Esistono quindi alcuni step fondamentali da cui non si può prescindere: “Lo step basilare è lo screening neonatale, che va effettuato nel primo anno di vita e che consiste nell’elettrocardiogramma e nella visita cardiologica. Da qui si passa poi, ove necessario, all’ecocardiogramma e agli accertamenti di secondo livello”.
Diverso è il caso del bambino più grande, anche nell’ottica dell’attività fisica a cui è spesso indirizzato: “Entro i 12 anni va effettuato un elettrocardiogramma per ottenere un certificato medico sportivo attestante l’attitudine a praticare attività fisica.
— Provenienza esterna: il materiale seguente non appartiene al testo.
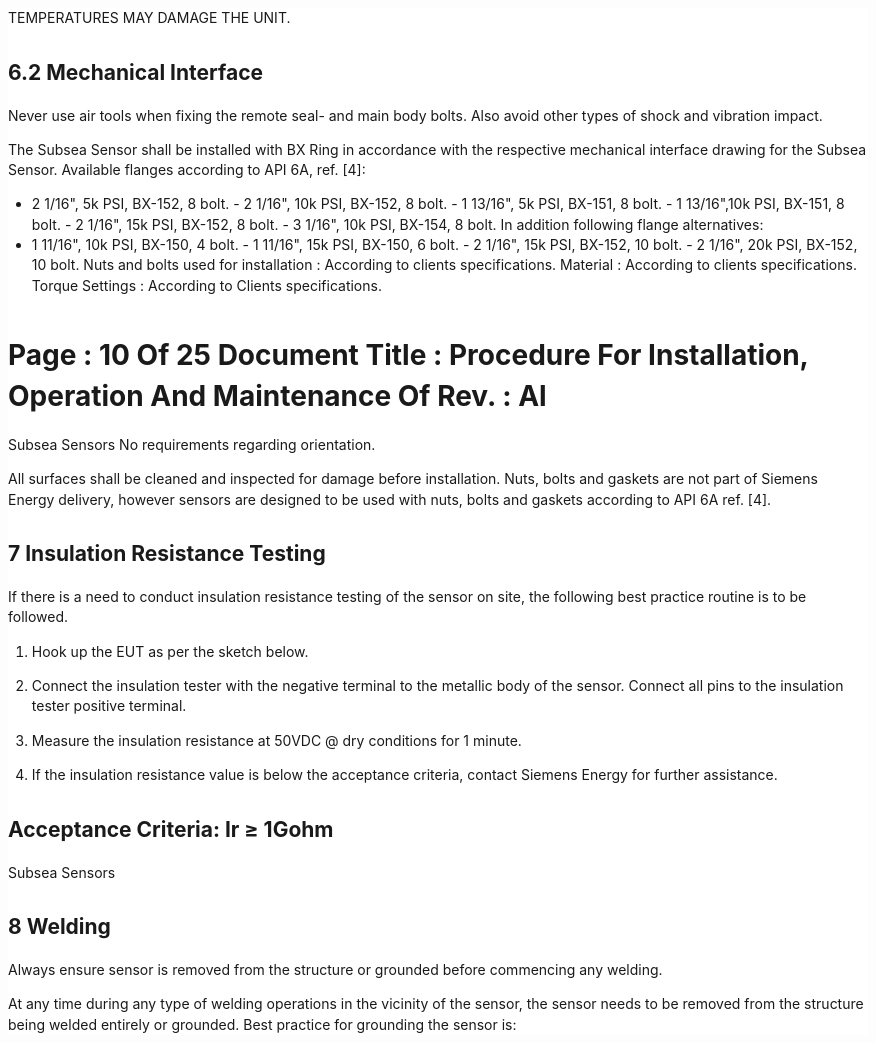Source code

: TEMPERATURES MAY DAMAGE THE UNIT. 

## 6.2 Mechanical Interface

Never use air tools when fixing the remote seal- and main body bolts. Also avoid other types of shock and vibration impact.  
 
The Subsea Sensor shall be installed with BX Ring in accordance with the respective mechanical interface drawing for the Subsea Sensor. Available flanges according to API 6A, ref. [4]: 

- 2 1/16", 5k PSI, BX-152, 8 bolt. - 2 1/16", 10k PSI, BX-152, 8 bolt. - 1 13/16", 5k PSI, BX-151, 8 bolt. - 1 13/16",10k PSI, BX-151, 8 bolt. - 2 1/16", 15k PSI, BX-152, 8 bolt. - 3 1/16", 10k PSI, BX-154, 8 bolt. In addition following flange alternatives: 
- 1 11/16", 10k PSI, BX-150, 4 bolt. - 1 11/16", 15k PSI, BX-150, 6 bolt. - 2 1/16", 15k PSI, BX-152, 10 bolt. - 2 1/16", 20k PSI, BX-152, 10 bolt. Nuts and bolts used for installation : According to clients specifications. Material : According to clients specifications. Torque Settings : According to Clients specifications. 
 
# Page : 10 Of 25 Document Title : Procedure For Installation, Operation And Maintenance Of Rev. : Al

Subsea Sensors No requirements regarding orientation. 

All surfaces shall be cleaned and inspected for damage before installation. Nuts, bolts and gaskets are not part of Siemens Energy delivery, however sensors are designed to be used with nuts, bolts and gaskets according to API 6A ref. [4]. 


## 7 Insulation Resistance Testing

 If there is a need to conduct insulation resistance testing of the sensor on site, the following best practice routine is to be followed. 
1. Hook up the EUT as per the sketch below. 
 
2. Connect the insulation tester with the negative terminal to the metallic body of the 
sensor. Connect all pins to the insulation tester positive terminal. 
3. Measure the insulation resistance at 50VDC @ dry conditions for 1 minute. 
 
4. If the insulation resistance value is below the acceptance criteria, contact Siemens 
Energy for further assistance. 

## Acceptance Criteria: Ir ≥ 1Gohm

Subsea Sensors 

## 8 Welding

Always ensure sensor is removed from the structure or grounded before commencing any welding.   
 
At any time during any type of welding operations in the vicinity of the sensor, the sensor needs to be removed from the structure being welded entirely or grounded. Best practice for grounding the sensor is:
Dopo i 12 anni è invece necessario accompagnare un certificato medico agonistico a una prova sotto sforzo. Ciò perchè proprio sotto sforzo possono presentarsi anomalie importanti, non emerse dall’elettrocardiogramma a riposo”.
In tal senso il Poliambulatorio aDòc Healthcare di Pomezia ha attivato un percorso che la dottoressa Ponselè riassume così: “Per tutto il mese di maggio, ma anche a giugno, vista l’altissima richiesta, mettiamo a disposizione un pacchetto completo di screening con cui riserviamo al neonato e al bambino/ragazzo fino a 18 anni una visita specialistica, un elettrocardiogramma e un ecocardiogramma. Il tutto a un costo calmieratissimo, anche ineferiore rispetto al ticket, in modo che tutti possano accedervi, senza aspettare i tempi lunghi del Servizio sanitario nazionale”.
L’iniziativa serve anche a sensibilizzare i genitori sulle corrette modalità di prevenzione cardiovascolare pediatrica: “Come ostetrica, riscontro spesso una certa confusione tra i genitori: c’è chi sottopone il figlio a dieci elettrocardiogrammi e chi a nemmeno uno. Oppure vedo certificati medici agonistici senza il sotto sforzo. Noi puntiamo quindi a educare la famiglia sui percorsi veri e sugli step necessari”.